RUBIAL GARCIA, Antonio. Holy Warrior, Martyrs, and Conquering Virgins. Temples, Dedications, and Festivals as Spaces of Memory and Subjection Around the Conquest of Mexico. Estud. hist. novohisp [online]. 2022, n.67, pp.69-111.  Epub 20-Ene-2023. ISSN 2448-6922.  https://doi.org/10.22201/iih.24486922e.2022.67.77715.

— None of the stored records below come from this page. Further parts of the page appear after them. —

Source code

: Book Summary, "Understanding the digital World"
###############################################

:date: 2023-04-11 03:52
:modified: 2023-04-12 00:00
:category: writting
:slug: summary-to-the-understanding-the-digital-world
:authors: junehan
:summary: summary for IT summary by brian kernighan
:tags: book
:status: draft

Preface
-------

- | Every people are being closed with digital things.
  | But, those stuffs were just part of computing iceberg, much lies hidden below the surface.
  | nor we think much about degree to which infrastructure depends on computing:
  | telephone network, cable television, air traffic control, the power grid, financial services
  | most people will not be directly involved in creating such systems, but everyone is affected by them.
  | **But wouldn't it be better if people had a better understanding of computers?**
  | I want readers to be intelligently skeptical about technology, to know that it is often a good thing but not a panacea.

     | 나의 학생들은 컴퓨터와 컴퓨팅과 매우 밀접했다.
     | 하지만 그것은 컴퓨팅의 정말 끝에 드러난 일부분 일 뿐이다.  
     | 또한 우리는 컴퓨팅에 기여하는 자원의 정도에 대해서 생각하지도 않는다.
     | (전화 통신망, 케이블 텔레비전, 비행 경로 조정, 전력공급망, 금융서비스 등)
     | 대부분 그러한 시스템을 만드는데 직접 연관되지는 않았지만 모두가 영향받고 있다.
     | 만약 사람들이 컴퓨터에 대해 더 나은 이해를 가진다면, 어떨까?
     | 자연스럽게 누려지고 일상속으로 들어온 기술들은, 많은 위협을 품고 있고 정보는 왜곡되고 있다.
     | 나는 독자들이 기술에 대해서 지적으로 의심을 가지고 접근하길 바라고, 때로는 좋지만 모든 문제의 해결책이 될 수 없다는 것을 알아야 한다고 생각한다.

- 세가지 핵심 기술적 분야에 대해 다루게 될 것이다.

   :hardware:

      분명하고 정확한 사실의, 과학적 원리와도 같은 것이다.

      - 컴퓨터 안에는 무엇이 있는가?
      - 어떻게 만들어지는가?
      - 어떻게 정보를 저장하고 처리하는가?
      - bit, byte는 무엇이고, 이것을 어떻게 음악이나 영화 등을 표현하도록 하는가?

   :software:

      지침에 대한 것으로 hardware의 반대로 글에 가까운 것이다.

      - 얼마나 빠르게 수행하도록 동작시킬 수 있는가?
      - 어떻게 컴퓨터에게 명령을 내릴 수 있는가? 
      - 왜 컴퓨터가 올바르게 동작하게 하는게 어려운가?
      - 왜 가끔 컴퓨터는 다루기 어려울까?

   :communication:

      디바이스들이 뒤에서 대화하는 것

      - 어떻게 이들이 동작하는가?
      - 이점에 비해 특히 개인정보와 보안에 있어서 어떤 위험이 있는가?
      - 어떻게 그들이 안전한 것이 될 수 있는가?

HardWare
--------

Temples and festivals constituted spaces in the Western world that kept maintained the memory alive and served as instruments of control and subjection. In Mexico City, first the conquerors and later the friars, built chapels dedicated to three holy warriors and the Vera Cruz [True Cross] whose help was considered essential in the victory against the devil and his worshipers. Through these chapels, the most significant events of the Spanish conquest of Tenochtitlan, appraised as a crusade to eradicate idolatries, were evoked. Over time these places and the festivals celebrated in them changed their meaning hand in hand with the transformation of the city and the emergency of new social actors. The first holy warriors were joined by the martyrs and the relatives of the Virgin Mary, saints more in line with the new times, while the images of Remedios and Guadalupe began to take on warrior characteristics, becoming the true extirpators of idolatries.

Palabras llave : Holy Warrior Martyrs; Tenochtitlan Conquest; Shrines of los Remedios y Guadalupe; Santiago Tlatelolco; Temple of San Hipólito; San Miguel Chapultepec; The Vera Cruz.